It’s not the job he has, making him seem more put together to foreigners. It’s not his confidence that he has in himself, sometimes making him sound more arrogant than anything else. It’s not his knowledge in the field I wish to venture into; sometimes I don’t understand half the things he’s saying. And it’s definitely not his height, his race or ethnicity, his family’s inheritances or anything like that.
It’s the compassion I see in his eyes when he looks out in the world. It’s the empathy he has for all those around him. It’s the respect he has for me, always wanting to make me feel comfortable in my own skin. It’s the light in his eyes when he talks with passion, melting my heart with every beat. It’s the desire to do great things in this world, from the smallest gestures to the most meaningful milestones. It’s the gentleness and understanding personality when I was at my worst physically and, therefore, mentally. It’s when I can tell he wants to shield me from harm but still expose me to the truths of the world. It’s his willingness to work at a relationship even when it consists of things he isn’t used to or doesn’t understand. It’s the young man he has become.

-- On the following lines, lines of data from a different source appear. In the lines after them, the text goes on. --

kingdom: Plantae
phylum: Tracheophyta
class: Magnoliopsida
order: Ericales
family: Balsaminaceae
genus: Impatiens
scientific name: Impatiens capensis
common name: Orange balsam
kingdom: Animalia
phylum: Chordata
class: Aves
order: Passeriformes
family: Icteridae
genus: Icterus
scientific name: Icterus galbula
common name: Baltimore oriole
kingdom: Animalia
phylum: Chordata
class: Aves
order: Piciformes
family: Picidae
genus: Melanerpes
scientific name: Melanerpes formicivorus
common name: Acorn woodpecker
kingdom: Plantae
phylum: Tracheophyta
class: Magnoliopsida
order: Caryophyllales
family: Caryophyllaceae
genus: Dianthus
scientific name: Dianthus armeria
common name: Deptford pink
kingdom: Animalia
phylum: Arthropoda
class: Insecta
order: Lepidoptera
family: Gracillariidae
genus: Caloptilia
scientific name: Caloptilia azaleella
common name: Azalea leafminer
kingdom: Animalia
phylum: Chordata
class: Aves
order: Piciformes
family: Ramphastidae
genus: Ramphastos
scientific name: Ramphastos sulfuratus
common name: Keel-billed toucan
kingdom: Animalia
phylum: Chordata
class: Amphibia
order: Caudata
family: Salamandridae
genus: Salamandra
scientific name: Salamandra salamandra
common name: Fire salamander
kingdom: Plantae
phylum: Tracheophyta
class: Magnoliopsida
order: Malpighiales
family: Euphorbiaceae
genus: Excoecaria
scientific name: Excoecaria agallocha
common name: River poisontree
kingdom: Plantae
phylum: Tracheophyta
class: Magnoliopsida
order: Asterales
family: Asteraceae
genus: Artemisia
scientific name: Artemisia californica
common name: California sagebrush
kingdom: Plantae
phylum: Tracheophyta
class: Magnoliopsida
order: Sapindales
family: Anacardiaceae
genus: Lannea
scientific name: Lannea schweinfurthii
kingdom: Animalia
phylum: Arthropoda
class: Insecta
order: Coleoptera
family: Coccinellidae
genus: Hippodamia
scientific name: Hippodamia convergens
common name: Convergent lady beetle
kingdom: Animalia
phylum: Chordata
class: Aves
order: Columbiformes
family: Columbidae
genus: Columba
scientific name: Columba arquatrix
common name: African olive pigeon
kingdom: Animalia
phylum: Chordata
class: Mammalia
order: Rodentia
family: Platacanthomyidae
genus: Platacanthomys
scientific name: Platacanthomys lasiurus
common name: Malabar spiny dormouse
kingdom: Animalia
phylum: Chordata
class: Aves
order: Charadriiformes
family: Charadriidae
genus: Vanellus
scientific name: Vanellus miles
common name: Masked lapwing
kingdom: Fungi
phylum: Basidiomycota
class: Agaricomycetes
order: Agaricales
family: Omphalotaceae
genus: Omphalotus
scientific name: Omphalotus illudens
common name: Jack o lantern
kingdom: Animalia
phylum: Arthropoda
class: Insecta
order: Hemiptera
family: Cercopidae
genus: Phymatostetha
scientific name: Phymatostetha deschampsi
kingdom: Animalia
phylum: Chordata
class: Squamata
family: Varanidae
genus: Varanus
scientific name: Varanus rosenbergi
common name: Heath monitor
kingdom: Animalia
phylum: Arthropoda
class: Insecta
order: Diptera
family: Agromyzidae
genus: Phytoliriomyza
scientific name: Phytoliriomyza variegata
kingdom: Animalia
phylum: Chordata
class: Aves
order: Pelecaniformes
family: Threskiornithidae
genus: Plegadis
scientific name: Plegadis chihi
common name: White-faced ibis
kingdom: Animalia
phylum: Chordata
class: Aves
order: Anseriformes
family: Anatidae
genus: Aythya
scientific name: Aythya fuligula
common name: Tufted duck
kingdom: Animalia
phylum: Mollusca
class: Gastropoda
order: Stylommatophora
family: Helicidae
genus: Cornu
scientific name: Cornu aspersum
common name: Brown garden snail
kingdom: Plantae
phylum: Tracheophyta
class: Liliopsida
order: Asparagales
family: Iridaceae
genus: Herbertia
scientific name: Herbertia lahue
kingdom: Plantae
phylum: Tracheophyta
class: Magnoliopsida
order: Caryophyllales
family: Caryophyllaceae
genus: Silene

I don’t have the courage to hope for forever. I honestly don’t have the courage to say we’ll make it through all the tough times. My heart has been through torching flames in hell and barely made it back alive, multiple times. I don’t have the guts to ask him to stick by my side. I can only push myself to hope that he does because, in the moments of silence, his music filling the air, I feel my heart starting to beat again.